▸ **Texto fornecido**
----------

Um foragido trapalhão foi pego pelo objeto do próprio furto. Depois de fingir que passava mal na penitenciária, Romeu Ayubi Filho foi levado à Unidade de Pronto Atendimento da Zona Norte de Sorocaba para ser socorrido, fugiu dos agentes e, no caminho, aproveitou a distração da taxista Maria José Adriano, 44 anos, para furtar o seu GPRS (Posicionamento e Rastreamento Global por Satélite). Minutos depois, foi preso com a ajuda do aparelho.
O detento não sabia que o GPRS de Maria é um equipamento de serviço, da Rádio Táxi RS, que monitora e orienta os taxistas de toda a frota da empresa.
O GPRS foi retirado da Zafira prata da taxista às 19h15 de anteontem, no início da avenida Itavuvu. Logo em seguida, ela acionou a Central da RS, que imediatamente ligou ao 190. “Passamos o itinerário do ladrão para a PM, rua por rua, como fazemos com os táxis”, conta o gerente operacional Gustavo Soares. “O cara furtou o aparelho pensando que fosse um GPS.”
Romeu não teve como escapar. Motivo: não desgrudou do aparelho em nenhum momento da fuga.
Sorte/Maria José revela que é taxista há dez anos em Sorocaba, mas nunca viu uma cena tão surreal como a da noite de quinta-feira. “Eu sempre levo o GPRS na mão, tomo cuidado, mas resolvi deixá-lo no console do carro para limpar o vidro traseiro”, conta.
Segundos depois, ela notou que o aparelho sumiu. Um homem, correndo, perguntou se Maria viu algum suspeito passar pela calçada. “Disse que sim, que passou e levou o meu rastreador.”

----------

▸ **Registros fornecidos**
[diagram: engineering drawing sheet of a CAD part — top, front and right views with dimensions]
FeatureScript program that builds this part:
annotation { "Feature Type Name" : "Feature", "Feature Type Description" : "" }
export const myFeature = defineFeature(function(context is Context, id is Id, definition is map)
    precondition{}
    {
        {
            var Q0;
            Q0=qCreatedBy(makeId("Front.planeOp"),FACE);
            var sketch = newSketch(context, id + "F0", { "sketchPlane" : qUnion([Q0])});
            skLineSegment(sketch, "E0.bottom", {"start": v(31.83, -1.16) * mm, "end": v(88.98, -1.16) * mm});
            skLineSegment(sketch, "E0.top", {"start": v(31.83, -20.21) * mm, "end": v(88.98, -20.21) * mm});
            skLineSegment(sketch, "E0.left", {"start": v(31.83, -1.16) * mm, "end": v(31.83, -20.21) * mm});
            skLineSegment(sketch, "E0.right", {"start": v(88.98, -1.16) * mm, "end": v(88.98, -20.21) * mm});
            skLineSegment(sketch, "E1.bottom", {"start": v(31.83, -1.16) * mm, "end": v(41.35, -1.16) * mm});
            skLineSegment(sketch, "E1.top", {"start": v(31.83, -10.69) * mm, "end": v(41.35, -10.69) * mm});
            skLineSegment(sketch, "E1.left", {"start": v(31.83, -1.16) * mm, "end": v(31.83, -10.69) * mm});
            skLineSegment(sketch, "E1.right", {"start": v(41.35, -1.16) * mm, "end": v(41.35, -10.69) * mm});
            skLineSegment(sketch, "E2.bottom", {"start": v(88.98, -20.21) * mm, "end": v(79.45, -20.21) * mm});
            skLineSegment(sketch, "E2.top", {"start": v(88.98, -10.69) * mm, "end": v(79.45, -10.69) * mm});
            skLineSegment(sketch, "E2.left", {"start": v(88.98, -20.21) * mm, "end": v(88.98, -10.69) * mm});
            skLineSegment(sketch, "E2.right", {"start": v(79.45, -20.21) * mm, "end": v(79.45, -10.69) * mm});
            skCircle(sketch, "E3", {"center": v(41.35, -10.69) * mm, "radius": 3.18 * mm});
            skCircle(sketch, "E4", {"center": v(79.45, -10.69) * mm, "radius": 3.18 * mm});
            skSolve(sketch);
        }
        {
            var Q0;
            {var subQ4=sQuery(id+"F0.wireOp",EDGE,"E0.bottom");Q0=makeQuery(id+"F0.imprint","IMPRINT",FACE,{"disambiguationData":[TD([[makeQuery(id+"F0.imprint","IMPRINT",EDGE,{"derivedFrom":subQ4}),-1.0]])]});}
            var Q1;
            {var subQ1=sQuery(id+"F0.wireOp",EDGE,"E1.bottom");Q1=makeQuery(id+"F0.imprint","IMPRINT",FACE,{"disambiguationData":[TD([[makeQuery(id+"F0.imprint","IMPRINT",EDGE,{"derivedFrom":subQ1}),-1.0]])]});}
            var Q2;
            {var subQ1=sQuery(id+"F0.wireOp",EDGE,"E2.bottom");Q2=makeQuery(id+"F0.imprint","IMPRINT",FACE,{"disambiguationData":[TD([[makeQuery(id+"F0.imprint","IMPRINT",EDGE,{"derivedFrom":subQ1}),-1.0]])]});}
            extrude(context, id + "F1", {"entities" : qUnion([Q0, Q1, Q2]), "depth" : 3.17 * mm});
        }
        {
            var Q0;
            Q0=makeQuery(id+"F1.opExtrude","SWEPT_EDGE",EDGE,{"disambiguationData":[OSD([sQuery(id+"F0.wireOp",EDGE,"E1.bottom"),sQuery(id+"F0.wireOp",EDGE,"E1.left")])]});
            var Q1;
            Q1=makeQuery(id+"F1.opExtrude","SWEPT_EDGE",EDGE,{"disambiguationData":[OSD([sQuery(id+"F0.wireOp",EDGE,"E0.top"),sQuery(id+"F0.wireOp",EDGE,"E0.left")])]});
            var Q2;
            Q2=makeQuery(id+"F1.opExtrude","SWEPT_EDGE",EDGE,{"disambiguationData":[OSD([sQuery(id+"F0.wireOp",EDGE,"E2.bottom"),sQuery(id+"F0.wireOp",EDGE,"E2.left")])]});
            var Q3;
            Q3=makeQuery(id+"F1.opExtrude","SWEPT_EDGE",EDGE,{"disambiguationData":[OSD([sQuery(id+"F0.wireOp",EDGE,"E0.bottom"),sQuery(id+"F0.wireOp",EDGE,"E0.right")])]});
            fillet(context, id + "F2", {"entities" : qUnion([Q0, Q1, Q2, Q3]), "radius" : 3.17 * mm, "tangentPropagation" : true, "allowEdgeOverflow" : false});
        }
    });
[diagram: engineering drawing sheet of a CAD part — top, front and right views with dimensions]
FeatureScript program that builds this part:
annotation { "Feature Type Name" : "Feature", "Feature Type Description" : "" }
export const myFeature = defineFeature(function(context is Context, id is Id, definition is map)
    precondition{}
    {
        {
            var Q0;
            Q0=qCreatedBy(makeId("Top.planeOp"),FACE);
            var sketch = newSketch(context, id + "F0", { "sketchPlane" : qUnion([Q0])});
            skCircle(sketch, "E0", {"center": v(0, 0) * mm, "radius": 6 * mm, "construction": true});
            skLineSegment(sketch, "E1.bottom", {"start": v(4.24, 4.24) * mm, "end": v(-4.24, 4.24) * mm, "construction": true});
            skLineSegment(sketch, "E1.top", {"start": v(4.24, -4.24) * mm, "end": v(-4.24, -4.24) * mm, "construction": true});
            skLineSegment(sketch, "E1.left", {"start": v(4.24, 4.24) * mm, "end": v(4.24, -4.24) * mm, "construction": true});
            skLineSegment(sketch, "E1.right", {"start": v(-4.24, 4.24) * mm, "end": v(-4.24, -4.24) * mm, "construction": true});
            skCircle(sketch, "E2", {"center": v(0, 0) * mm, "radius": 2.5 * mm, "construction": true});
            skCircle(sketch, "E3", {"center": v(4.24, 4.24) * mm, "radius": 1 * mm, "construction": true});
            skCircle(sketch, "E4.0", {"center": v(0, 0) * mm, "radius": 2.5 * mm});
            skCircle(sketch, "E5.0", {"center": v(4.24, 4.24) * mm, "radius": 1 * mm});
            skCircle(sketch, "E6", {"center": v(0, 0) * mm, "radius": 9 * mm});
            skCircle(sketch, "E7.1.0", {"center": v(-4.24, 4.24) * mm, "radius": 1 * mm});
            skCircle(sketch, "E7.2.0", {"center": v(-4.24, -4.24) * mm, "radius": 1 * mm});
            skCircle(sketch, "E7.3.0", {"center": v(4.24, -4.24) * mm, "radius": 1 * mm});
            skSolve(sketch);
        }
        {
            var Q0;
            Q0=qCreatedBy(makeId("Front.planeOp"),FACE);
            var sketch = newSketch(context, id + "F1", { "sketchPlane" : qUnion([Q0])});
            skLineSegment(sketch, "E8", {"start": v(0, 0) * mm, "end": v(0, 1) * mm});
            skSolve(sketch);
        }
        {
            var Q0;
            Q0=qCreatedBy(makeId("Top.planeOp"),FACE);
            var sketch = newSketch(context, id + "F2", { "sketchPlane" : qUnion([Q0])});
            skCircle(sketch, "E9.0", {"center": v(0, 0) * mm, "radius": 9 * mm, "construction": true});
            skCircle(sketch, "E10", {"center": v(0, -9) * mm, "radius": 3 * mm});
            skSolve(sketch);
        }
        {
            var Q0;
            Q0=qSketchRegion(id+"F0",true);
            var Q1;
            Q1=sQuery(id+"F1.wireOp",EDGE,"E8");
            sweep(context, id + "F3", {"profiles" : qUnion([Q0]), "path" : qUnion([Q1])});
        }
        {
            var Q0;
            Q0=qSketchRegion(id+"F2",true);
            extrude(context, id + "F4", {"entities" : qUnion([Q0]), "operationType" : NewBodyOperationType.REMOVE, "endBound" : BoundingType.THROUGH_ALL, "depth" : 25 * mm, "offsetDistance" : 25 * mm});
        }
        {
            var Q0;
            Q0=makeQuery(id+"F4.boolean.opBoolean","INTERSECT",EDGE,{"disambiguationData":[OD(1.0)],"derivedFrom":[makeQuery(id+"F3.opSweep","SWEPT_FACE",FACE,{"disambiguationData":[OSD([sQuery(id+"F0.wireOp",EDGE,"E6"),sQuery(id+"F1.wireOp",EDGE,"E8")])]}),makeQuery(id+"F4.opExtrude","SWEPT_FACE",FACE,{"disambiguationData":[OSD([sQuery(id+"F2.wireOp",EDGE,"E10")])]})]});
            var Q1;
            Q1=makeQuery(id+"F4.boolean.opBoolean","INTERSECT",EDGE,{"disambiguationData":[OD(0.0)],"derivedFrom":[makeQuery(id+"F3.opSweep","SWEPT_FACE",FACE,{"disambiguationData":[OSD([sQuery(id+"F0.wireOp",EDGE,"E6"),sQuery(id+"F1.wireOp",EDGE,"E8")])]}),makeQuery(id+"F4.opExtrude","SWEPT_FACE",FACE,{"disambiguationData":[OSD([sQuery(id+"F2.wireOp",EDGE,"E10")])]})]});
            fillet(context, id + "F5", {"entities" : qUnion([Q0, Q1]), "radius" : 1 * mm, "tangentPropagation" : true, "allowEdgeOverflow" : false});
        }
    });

----------

▸ **Instruções**
A. Indique se cada afirmação concorda com o texto fornecido, respondendo sim ou não e citando literalmente as palavras decisivas: (i) a taxista tinha 44 anos; (ii) Maria José trabalha como taxista em Sorocaba há vinte anos; (iii) a Central da RS ligou ao 190.
B. Com base no texto fornecido, responda:
(i) A que unidade de saúde o detento foi levado?
(ii) Qual é o cargo de Gustavo Soares?
(iii) Onde a taxista deixou o aparelho para limpar o vidro traseiro?
Os registros provêm de uma fonte distinta da do texto fornecido.

▸ **Respostas**
A.
(i) Sim: “a taxista Maria José Adriano, 44 anos”
(ii) Não: “é taxista há dez anos em Sorocaba”
(iii) Sim: “ela acionou a Central da RS, que imediatamente ligou ao 190”

B.
(i) À Unidade de Pronto Atendimento da Zona Norte de Sorocaba.
(ii) Gerente operacional.
(iii) No console do carro.